Which solution did I use previously and why did I switch?
We use a bunch of solutions at any given time. We have Cisco Webex, for example. We also have the Mitel My Call app and for some of our customers, we also need to use Zoom and BlueJeans. So we have quite a few solutions that are active.
If you look at just the feature of video conferencing and you look at Zoom and BlueJeans and Microsoft Teams, they're all pretty much alike. It's mainly the integration of everything document-wise and the consistency that I really liked within Microsoft Teams.
Out of all of the other solutions, BlueJeans is the one that I found the least reliable. We had quite a few hiccups where we eventually fell back to Cisco WebEx for video conferencing instead of the BlueJeans solution.
Then we have Zoom, which I have less experience with. It's used by a few vendors with whom we collaborate from time to time. They use Zoom predominantly, so when we conference with them, it's largely through that.
In terms of Cisco WebEx, the thing that I don't like is that if someone invites you for a meeting and you connect to the meeting early, you don't get notified when the meeting actually starts, so you constantly have to reload until the meeting organizer starts the meeting and accepts you. For instance, last week, I went into a Cisco WebEx meeting. I connected two minutes before the actual time that the meeting should have started. I opened the WebEx application and the meeting didn't start. 10 minutes later, I reloaded the application and reconnected to the session and they were already actively meeting. The application didn't notify me when the meeting actually started. That's a big drawback.

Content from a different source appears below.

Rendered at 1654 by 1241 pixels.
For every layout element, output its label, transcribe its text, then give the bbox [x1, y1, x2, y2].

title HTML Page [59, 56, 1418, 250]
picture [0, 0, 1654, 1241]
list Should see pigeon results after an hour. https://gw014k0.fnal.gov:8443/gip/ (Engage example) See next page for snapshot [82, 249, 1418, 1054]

How was the initial setup?
The solution is installed by our IT department. In the beginning, we had some issues with assigning rights. Not everybody was able to create a team or to invite people into a team or to share files. However, now they have changed a few things around. There are quite a few people now that can create teams, add members, etc., and you can add external members and there are a few new policies internally about best practices.
I was one of the first parties to implement a solution like Teams. Our company bought a few companies and every company was using different tools as their main resource. The one thing that they all had in common was Microsoft Office 365, and yet they didn't use Teams at that time. I was one of the people asking our organization to implement Teams because my position requires me to have to collaborate with people from all of the different companies that our company bought.
The deployment was done in less than a week. That was due largely due to the availability of our IT staff. Once they began doing the implementation, however, it was done within a few hours. It was activated, rights were assigned, and people with rights could begin working and downloading the team's application on smart devices, on their computers almost right away.
It's as easy as using Skype for a private person. You just download the application and you can start.
What other advice do I have?
I believe we've been using the latest versions of the solution. We use whichever version is pushed out with Office 365.
I would recommend the product. It works with everything. I have an iPad Pro, I have an iPhone, I have my computer. It's installed on all three devices. It works flawlessly.
I'd rate the solution eight out of ten, simply because there are a few things the solution still needs to improve upon.
Which deployment model are you using for this solution?
Public Cloud
Disclosure: My company does not have a business relationship with this vendor other than being a customer.